__THE TASK__
Take the line that contains "INTELIGENTA ARTIFICIALA" in the data below and each line after it, through the last, and repeat them unchanged.

####

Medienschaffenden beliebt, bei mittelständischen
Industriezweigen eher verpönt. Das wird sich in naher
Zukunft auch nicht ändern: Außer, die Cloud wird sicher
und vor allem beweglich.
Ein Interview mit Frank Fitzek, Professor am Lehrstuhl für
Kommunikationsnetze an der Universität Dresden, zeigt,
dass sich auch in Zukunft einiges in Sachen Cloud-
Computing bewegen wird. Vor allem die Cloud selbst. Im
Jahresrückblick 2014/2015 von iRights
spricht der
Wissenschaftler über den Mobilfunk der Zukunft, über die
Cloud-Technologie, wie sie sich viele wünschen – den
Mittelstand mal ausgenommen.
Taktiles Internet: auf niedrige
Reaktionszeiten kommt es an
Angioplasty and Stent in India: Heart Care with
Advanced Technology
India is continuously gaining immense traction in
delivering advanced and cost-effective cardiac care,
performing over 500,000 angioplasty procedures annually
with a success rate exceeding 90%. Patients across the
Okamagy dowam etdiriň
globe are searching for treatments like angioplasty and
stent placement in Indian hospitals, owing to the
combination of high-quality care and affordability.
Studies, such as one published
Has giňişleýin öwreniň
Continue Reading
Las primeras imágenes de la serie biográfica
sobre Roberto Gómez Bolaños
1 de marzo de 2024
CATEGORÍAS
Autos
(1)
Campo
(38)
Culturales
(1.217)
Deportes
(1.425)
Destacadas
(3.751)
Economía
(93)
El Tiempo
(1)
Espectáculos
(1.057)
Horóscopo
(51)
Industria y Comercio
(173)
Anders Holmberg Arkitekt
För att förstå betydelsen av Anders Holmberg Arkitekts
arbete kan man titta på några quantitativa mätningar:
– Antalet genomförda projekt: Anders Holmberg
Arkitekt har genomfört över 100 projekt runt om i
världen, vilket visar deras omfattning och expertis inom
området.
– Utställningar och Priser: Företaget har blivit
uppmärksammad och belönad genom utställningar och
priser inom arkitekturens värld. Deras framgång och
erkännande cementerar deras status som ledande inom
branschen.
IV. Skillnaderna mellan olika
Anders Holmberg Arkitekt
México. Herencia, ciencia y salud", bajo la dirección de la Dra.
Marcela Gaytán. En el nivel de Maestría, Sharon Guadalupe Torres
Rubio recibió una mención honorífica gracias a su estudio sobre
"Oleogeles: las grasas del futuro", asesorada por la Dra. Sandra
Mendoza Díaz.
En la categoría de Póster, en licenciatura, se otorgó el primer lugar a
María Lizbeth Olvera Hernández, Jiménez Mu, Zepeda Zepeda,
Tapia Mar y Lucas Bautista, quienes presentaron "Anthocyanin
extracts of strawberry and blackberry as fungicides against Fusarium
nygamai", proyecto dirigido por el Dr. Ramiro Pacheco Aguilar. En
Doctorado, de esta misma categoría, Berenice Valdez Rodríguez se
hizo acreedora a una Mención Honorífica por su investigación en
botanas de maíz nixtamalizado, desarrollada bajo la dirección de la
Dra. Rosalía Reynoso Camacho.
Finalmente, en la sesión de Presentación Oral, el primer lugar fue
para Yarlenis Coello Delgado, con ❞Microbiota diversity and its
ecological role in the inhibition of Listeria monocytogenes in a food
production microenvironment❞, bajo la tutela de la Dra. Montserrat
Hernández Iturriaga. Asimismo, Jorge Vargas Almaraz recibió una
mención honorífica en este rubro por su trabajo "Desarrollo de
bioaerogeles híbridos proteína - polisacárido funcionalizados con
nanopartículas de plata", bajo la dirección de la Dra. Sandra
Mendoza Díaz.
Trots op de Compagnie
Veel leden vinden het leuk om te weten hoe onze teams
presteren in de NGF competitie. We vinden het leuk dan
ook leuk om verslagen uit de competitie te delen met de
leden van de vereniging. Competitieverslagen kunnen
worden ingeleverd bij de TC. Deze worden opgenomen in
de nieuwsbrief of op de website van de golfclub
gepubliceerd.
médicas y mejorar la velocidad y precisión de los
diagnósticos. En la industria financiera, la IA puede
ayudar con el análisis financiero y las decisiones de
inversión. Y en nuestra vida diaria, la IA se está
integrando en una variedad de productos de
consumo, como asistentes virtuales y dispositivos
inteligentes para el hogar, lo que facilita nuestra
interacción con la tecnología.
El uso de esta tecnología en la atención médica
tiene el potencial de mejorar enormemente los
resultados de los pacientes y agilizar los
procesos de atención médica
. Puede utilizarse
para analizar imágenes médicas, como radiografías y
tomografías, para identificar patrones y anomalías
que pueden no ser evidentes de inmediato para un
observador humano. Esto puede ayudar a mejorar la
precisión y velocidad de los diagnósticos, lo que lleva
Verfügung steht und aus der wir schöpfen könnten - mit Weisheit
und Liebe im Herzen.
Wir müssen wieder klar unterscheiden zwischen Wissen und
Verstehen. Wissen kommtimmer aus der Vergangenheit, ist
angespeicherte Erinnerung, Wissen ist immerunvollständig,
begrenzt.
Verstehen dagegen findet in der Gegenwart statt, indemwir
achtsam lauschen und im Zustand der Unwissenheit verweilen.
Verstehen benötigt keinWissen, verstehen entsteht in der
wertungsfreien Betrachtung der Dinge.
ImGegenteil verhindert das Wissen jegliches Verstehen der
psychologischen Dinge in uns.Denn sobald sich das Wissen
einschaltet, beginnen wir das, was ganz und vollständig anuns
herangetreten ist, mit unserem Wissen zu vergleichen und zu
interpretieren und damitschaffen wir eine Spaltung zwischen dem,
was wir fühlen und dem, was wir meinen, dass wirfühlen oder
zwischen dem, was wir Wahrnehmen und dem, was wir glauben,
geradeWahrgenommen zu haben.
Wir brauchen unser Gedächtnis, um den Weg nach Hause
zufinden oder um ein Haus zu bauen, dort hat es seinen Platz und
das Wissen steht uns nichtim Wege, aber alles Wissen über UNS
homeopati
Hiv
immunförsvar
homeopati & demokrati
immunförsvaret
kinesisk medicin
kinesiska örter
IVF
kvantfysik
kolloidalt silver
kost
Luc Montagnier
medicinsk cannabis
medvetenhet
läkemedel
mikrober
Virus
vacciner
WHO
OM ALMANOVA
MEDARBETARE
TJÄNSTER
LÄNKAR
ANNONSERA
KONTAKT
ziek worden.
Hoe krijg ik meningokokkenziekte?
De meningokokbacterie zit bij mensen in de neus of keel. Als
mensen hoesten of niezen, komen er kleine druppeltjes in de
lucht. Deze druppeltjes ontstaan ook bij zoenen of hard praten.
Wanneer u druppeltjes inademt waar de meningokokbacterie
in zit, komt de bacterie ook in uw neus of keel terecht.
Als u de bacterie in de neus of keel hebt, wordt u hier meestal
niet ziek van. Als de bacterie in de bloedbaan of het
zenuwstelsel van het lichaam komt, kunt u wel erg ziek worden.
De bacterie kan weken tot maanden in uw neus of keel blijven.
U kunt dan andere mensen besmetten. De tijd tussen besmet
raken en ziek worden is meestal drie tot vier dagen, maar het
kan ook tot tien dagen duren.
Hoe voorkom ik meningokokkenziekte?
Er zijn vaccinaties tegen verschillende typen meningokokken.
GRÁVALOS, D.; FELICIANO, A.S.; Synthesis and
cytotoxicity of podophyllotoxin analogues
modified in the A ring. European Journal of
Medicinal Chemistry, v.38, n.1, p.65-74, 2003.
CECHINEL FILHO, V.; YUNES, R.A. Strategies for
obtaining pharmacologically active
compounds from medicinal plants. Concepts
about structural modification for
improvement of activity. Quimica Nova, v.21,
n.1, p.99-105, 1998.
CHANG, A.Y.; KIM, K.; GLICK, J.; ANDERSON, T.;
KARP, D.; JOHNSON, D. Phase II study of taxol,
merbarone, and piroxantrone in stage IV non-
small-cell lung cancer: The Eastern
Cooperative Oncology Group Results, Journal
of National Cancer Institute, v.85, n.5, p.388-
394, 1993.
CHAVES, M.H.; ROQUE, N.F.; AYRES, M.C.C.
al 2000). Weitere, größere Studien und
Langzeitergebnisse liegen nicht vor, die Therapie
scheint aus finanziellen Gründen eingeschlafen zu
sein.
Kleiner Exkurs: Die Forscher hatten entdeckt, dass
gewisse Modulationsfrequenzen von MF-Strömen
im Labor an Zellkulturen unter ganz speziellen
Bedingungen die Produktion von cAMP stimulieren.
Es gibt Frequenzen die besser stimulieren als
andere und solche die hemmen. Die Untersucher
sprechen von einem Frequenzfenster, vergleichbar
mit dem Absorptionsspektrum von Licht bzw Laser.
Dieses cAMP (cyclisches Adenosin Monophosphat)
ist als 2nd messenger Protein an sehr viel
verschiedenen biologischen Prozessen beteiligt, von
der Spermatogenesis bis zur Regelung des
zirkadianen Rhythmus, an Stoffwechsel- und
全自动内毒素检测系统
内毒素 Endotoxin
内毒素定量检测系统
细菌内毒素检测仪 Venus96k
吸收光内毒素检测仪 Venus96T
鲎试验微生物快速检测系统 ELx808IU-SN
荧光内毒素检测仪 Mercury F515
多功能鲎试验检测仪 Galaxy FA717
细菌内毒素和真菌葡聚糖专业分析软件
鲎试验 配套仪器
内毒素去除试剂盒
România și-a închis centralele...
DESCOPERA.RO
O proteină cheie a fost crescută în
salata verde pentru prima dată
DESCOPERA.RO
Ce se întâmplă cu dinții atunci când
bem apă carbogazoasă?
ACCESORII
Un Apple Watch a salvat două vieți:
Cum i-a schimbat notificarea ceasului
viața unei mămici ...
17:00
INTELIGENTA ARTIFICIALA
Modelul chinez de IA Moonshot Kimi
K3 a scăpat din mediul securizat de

####

__TASK RESULT__
INTELIGENTA ARTIFICIALA
Modelul chinez de IA Moonshot Kimi
K3 a scăpat din mediul securizat de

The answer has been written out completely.